> **Task statement**: Would you retype the entries from the first line to the line bearing "X101346000Y-69850000D03*", both included, leaving out every picture?

** Opening Data block **

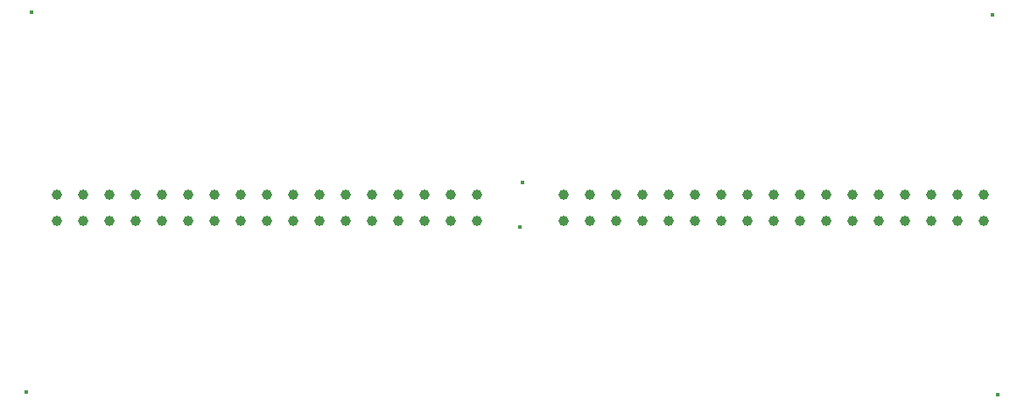
<source format=gbr>
%TF.GenerationSoftware,KiCad,Pcbnew,9.0.0*%
%TF.CreationDate,2025-03-14T15:21:29-04:00*%
%TF.ProjectId,LVDelay,4c564465-6c61-4792-9e6b-696361645f70,rev?*%
%TF.SameCoordinates,Original*%
%TF.FileFunction,Plated,1,4,PTH,Drill*%
%TF.FilePolarity,Positive*%
%FSLAX46Y46*%
G04 Gerber Fmt 4.6, Leading zero omitted, Abs format (unit mm)*
G04 Created by KiCad (PCBNEW 9.0.0) date 2025-03-14 15:21:29*
%MOMM*%
%LPD*%
G01*
G04 APERTURE LIST*
%TA.AperFunction,ViaDrill*%
%ADD10C,0.400000*%
%TD*%
%TA.AperFunction,ComponentDrill*%
%ADD11C,1.000000*%
%TD*%
G04 APERTURE END LIST*
D10*
X53340000Y-90170000D03*
X53848000Y-53340000D03*
X101092000Y-74168000D03*
X101346000Y-69850000D03*
X146812000Y-53594000D03*
X147320000Y-90424000D03*
D11*
%TO.C,J1*%
X56297830Y-71050655D03*
X56297830Y-73590655D03*
X58837830Y-71050655D03*
X58837830Y-73590655D03*
X61377830Y-71050655D03*
X61377830Y-73590655D03*
X63917830Y-71050655D03*
X63917830Y-73590655D03*
X66457830Y-71050655D03*
X66457830Y-73590655D03*
X68997830Y-71050655D03*
X68997830Y-73590655D03*
X71537830Y-71050655D03*
X71537830Y-73590655D03*
X74077830Y-71050655D03*
X74077830Y-73590655D03*
X76617830Y-71050655D03*
X76617830Y-73590655D03*
X79157830Y-71050655D03*
X79157830Y-73590655D03*
X81697830Y-71050655D03*
X81697830Y-73590655D03*
X84237830Y-71050655D03*
X84237830Y-73590655D03*
X86777830Y-71050655D03*
X86777830Y-73590655D03*
X89317830Y-71050655D03*
X89317830Y-73590655D03*
X91857830Y-71050655D03*
X91857830Y-73590655D03*
X94397830Y-71050655D03*
X94397830Y-73590655D03*
X96937830Y-71050655D03*
X96937830Y-73590655D03*
%TO.C,J2*%
X105314830Y-71050655D03*
X105314830Y-73590655D03*
X107854830Y-71050655D03*
X107854830Y-73590655D03*
X110394830Y-71050655D03*
X110394830Y-73590655D03*
X112934830Y-71050655D03*
X112934830Y-73590655D03*
X115474830Y-71050655D03*
X115474830Y-73590655D03*
X118014830Y-71050655D03*
X118014830Y-73590655D03*
X120554830Y-71050655D03*
X120554830Y-73590655D03*
X123094830Y-71050655D03*
X123094830Y-73590655D03*
X125634830Y-71050655D03*
X125634830Y-73590655D03*
X128174830Y-71050655D03*
X128174830Y-73590655D03*
X130714830Y-71050655D03*
X130714830Y-73590655D03*
X133254830Y-71050655D03*
X133254830Y-73590655D03*
X135794830Y-71050655D03*
X135794830Y-73590655D03*
X138334830Y-71050655D03*
X138334830Y-73590655D03*
X140874830Y-71050655D03*
X140874830Y-73590655D03*
X143414830Y-71050655D03*
X143414830Y-73590655D03*
X145954830Y-71050655D03*
X145954830Y-73590655D03*
M02*

</source>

** Closing Data block **

> **Written response**:
<source format=gbr>
%TF.GenerationSoftware,KiCad,Pcbnew,9.0.0*%
%TF.CreationDate,2025-03-14T15:21:29-04:00*%
%TF.ProjectId,LVDelay,4c564465-6c61-4792-9e6b-696361645f70,rev?*%
%TF.SameCoordinates,Original*%
%TF.FileFunction,Plated,1,4,PTH,Drill*%
%TF.FilePolarity,Positive*%
%FSLAX46Y46*%
G04 Gerber Fmt 4.6, Leading zero omitted, Abs format (unit mm)*
G04 Created by KiCad (PCBNEW 9.0.0) date 2025-03-14 15:21:29*
%MOMM*%
%LPD*%
G01*
G04 APERTURE LIST*
%TA.AperFunction,ViaDrill*%
%ADD10C,0.400000*%
%TD*%
%TA.AperFunction,ComponentDrill*%
%ADD11C,1.000000*%
%TD*%
G04 APERTURE END LIST*
D10*
X53340000Y-90170000D03*
X53848000Y-53340000D03*
X101092000Y-74168000D03*
X101346000Y-69850000D03*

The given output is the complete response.